**STATED GOAL:** Can you copy the data below word for word, keeping every line as it appears?

**LISTED RECORDS:**
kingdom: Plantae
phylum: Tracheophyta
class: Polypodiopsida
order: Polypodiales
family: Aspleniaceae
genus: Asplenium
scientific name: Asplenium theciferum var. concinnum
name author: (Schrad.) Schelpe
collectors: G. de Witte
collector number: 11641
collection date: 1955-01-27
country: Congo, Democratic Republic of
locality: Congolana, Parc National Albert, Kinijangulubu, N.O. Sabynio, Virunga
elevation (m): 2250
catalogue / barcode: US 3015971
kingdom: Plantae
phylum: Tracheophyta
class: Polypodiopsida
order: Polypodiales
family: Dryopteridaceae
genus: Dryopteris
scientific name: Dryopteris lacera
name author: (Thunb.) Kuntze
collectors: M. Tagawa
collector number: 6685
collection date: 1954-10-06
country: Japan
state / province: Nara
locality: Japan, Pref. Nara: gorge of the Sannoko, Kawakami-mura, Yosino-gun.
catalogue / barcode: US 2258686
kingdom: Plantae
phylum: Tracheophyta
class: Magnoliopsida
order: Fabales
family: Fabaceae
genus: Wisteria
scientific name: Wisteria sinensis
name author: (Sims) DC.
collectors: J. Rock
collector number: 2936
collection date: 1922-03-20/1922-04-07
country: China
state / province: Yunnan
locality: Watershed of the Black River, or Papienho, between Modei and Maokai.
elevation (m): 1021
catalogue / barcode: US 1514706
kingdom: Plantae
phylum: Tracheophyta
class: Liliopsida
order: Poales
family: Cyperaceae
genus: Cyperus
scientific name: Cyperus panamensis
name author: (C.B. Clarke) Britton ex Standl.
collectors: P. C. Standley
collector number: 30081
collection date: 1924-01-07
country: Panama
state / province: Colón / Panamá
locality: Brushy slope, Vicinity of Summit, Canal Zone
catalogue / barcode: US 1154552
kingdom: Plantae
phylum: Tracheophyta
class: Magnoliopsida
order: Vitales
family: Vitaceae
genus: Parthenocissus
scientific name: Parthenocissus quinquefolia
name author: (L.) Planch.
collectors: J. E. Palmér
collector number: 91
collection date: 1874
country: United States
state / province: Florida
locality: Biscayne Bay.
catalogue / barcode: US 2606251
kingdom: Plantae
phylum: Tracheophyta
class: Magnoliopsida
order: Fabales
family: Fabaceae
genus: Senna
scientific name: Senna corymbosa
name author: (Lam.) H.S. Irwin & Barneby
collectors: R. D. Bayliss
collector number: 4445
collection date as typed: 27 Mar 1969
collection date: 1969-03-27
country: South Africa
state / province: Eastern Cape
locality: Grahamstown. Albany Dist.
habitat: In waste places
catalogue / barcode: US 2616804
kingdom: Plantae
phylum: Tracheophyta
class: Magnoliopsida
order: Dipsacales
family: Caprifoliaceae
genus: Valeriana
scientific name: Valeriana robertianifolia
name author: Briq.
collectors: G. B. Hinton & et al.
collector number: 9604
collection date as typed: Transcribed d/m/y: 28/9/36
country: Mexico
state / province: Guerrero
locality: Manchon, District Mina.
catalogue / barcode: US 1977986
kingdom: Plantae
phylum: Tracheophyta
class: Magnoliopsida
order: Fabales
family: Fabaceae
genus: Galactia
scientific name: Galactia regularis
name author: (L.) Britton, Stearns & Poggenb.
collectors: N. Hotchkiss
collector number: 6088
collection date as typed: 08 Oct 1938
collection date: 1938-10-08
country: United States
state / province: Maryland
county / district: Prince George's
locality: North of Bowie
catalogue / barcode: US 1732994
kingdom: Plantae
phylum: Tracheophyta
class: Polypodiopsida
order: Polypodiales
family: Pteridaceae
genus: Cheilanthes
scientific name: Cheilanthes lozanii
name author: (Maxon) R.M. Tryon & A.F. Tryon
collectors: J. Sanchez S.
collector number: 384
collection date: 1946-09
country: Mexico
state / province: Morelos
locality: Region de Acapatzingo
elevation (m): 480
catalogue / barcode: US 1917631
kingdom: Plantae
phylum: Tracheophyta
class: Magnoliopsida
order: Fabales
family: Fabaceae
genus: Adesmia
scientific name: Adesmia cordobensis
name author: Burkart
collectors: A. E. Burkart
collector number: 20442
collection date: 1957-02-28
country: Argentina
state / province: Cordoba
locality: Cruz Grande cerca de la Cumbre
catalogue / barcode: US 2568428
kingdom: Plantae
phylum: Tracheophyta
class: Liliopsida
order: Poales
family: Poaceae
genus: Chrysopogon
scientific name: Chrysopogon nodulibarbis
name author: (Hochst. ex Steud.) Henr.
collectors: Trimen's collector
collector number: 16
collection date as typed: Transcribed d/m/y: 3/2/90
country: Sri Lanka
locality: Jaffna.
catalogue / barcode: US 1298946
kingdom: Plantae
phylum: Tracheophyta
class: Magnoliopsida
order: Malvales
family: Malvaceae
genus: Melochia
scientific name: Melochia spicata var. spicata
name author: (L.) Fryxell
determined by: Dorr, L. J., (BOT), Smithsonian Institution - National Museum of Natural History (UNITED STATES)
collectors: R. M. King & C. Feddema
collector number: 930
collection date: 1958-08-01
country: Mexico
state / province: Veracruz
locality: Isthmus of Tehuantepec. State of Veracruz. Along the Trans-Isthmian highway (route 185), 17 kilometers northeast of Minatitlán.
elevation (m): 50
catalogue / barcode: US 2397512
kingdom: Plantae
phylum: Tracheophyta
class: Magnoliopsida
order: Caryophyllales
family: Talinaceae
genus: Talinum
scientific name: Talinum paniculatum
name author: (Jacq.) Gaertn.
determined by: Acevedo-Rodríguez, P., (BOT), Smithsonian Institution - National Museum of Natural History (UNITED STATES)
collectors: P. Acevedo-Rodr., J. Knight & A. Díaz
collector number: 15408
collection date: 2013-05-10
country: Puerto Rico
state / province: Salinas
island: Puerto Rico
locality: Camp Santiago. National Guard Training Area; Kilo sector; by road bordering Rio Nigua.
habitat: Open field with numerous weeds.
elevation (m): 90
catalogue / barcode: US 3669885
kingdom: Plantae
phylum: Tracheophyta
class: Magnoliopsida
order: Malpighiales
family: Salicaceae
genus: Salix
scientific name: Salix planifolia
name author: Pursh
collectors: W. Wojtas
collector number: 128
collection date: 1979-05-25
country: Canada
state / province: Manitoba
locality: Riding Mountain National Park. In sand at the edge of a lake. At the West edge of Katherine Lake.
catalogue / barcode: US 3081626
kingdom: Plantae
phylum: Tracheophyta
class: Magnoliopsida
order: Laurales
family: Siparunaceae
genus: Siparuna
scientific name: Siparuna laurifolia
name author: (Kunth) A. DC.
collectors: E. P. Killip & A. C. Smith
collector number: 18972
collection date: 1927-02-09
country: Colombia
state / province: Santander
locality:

**THE RESULT:**
kingdom: Plantae
phylum: Tracheophyta
class: Polypodiopsida
order: Polypodiales
family: Aspleniaceae
genus: Asplenium
scientific name: Asplenium theciferum var. concinnum
name author: (Schrad.) Schelpe
collectors: G. de Witte
collector number: 11641
collection date: 1955-01-27
country: Congo, Democratic Republic of
locality: Congolana, Parc National Albert, Kinijangulubu, N.O. Sabynio, Virunga
elevation (m): 2250
catalogue / barcode: US 3015971
kingdom: Plantae
phylum: Tracheophyta
class: Polypodiopsida
order: Polypodiales
family: Dryopteridaceae
genus: Dryopteris
scientific name: Dryopteris lacera
name author: (Thunb.) Kuntze
collectors: M. Tagawa
collector number: 6685
collection date: 1954-10-06
country: Japan
state / province: Nara
locality: Japan, Pref. Nara: gorge of the Sannoko, Kawakami-mura, Yosino-gun.
catalogue / barcode: US 2258686
kingdom: Plantae
phylum: Tracheophyta
class: Magnoliopsida
order: Fabales
family: Fabaceae
genus: Wisteria
scientific name: Wisteria sinensis
name author: (Sims) DC.
collectors: J. Rock
collector number: 2936
collection date: 1922-03-20/1922-04-07
country: China
state / province: Yunnan
locality: Watershed of the Black River, or Papienho, between Modei and Maokai.
elevation (m): 1021
catalogue / barcode: US 1514706
kingdom: Plantae
phylum: Tracheophyta
class: Liliopsida
order: Poales
family: Cyperaceae
genus: Cyperus
scientific name: Cyperus panamensis
name author: (C.B. Clarke) Britton ex Standl.
collectors: P. C. Standley
collector number: 30081
collection date: 1924-01-07
country: Panama
state / province: Colón / Panamá
locality: Brushy slope, Vicinity of Summit, Canal Zone
catalogue / barcode: US 1154552
kingdom: Plantae
phylum: Tracheophyta
class: Magnoliopsida
order: Vitales
family: Vitaceae
genus: Parthenocissus
scientific name: Parthenocissus quinquefolia
name author: (L.) Planch.
collectors: J. E. Palmér
collector number: 91
collection date: 1874
country: United States
state / province: Florida
locality: Biscayne Bay.
catalogue / barcode: US 2606251
kingdom: Plantae
phylum: Tracheophyta
class: Magnoliopsida
order: Fabales
family: Fabaceae
genus: Senna
scientific name: Senna corymbosa
name author: (Lam.) H.S. Irwin & Barneby
collectors: R. D. Bayliss
collector number: 4445
collection date as typed: 27 Mar 1969
collection date: 1969-03-27
country: South Africa
state / province: Eastern Cape
locality: Grahamstown. Albany Dist.
habitat: In waste places
catalogue / barcode: US 2616804
kingdom: Plantae
phylum: Tracheophyta
class: Magnoliopsida
order: Dipsacales
family: Caprifoliaceae
genus: Valeriana
scientific name: Valeriana robertianifolia
name author: Briq.
collectors: G. B. Hinton & et al.
collector number: 9604
collection date as typed: Transcribed d/m/y: 28/9/36
country: Mexico
state / province: Guerrero
locality: Manchon, District Mina.
catalogue / barcode: US 1977986
kingdom: Plantae
phylum: Tracheophyta
class: Magnoliopsida
order: Fabales
family: Fabaceae
genus: Galactia
scientific name: Galactia regularis
name author: (L.) Britton, Stearns & Poggenb.
collectors: N. Hotchkiss
collector number: 6088
collection date as typed: 08 Oct 1938
collection date: 1938-10-08
country: United States
state / province: Maryland
county / district: Prince George's
locality: North of Bowie
catalogue / barcode: US 1732994
kingdom: Plantae
phylum: Tracheophyta
class: Polypodiopsida
order: Polypodiales
family: Pteridaceae
genus: Cheilanthes
scientific name: Cheilanthes lozanii
name author: (Maxon) R.M. Tryon & A.F. Tryon
collectors: J. Sanchez S.
collector number: 384
collection date: 1946-09
country: Mexico
state / province: Morelos
locality: Region de Acapatzingo
elevation (m): 480
catalogue / barcode: US 1917631
kingdom: Plantae
phylum: Tracheophyta
class: Magnoliopsida
order: Fabales
family: Fabaceae
genus: Adesmia
scientific name: Adesmia cordobensis
name author: Burkart
collectors: A. E. Burkart
collector number: 20442
collection date: 1957-02-28
country: Argentina
state / province: Cordoba
locality: Cruz Grande cerca de la Cumbre
catalogue / barcode: US 2568428
kingdom: Plantae
phylum: Tracheophyta
class: Liliopsida
order: Poales
family: Poaceae
genus: Chrysopogon
scientific name: Chrysopogon nodulibarbis
name author: (Hochst. ex Steud.) Henr.
collectors: Trimen's collector
collector number: 16
collection date as typed: Transcribed d/m/y: 3/2/90
country: Sri Lanka
locality: Jaffna.
catalogue / barcode: US 1298946
kingdom: Plantae
phylum: Tracheophyta
class: Magnoliopsida
order: Malvales
family: Malvaceae
genus: Melochia
scientific name: Melochia spicata var. spicata
name author: (L.) Fryxell
determined by: Dorr, L. J., (BOT), Smithsonian Institution - National Museum of Natural History (UNITED STATES)
collectors: R. M. King & C. Feddema
collector number: 930
collection date: 1958-08-01
country: Mexico
state / province: Veracruz
locality: Isthmus of Tehuantepec. State of Veracruz. Along the Trans-Isthmian highway (route 185), 17 kilometers northeast of Minatitlán.
elevation (m): 50
catalogue / barcode: US 2397512
kingdom: Plantae
phylum: Tracheophyta
class: Magnoliopsida
order: Caryophyllales
family: Talinaceae
genus: Talinum
scientific name: Talinum paniculatum
name author: (Jacq.) Gaertn.
determined by: Acevedo-Rodríguez, P., (BOT), Smithsonian Institution - National Museum of Natural History (UNITED STATES)
collectors: P. Acevedo-Rodr., J. Knight & A. Díaz
collector number: 15408
collection date: 2013-05-10
country: Puerto Rico
state / province: Salinas
island: Puerto Rico
locality: Camp Santiago. National Guard Training Area; Kilo sector; by road bordering Rio Nigua.
habitat: Open field with numerous weeds.
elevation (m): 90
catalogue / barcode: US 3669885
kingdom: Plantae
phylum: Tracheophyta
class: Magnoliopsida
order: Malpighiales
family: Salicaceae
genus: Salix
scientific name: Salix planifolia
name author: Pursh
collectors: W. Wojtas
collector number: 128
collection date: 1979-05-25
country: Canada
state / province: Manitoba
locality: Riding Mountain National Park. In sand at the edge of a lake. At the West edge of Katherine Lake.
catalogue / barcode: US 3081626
kingdom: Plantae
phylum: Tracheophyta
class: Magnoliopsida
order: Laurales
family: Siparunaceae
genus: Siparuna
scientific name: Siparuna laurifolia
name author: (Kunth) A. DC.
collectors: E. P. Killip & A. C. Smith
collector number: 18972
collection date: 1927-02-09
country: Colombia
state / province: Santander
locality:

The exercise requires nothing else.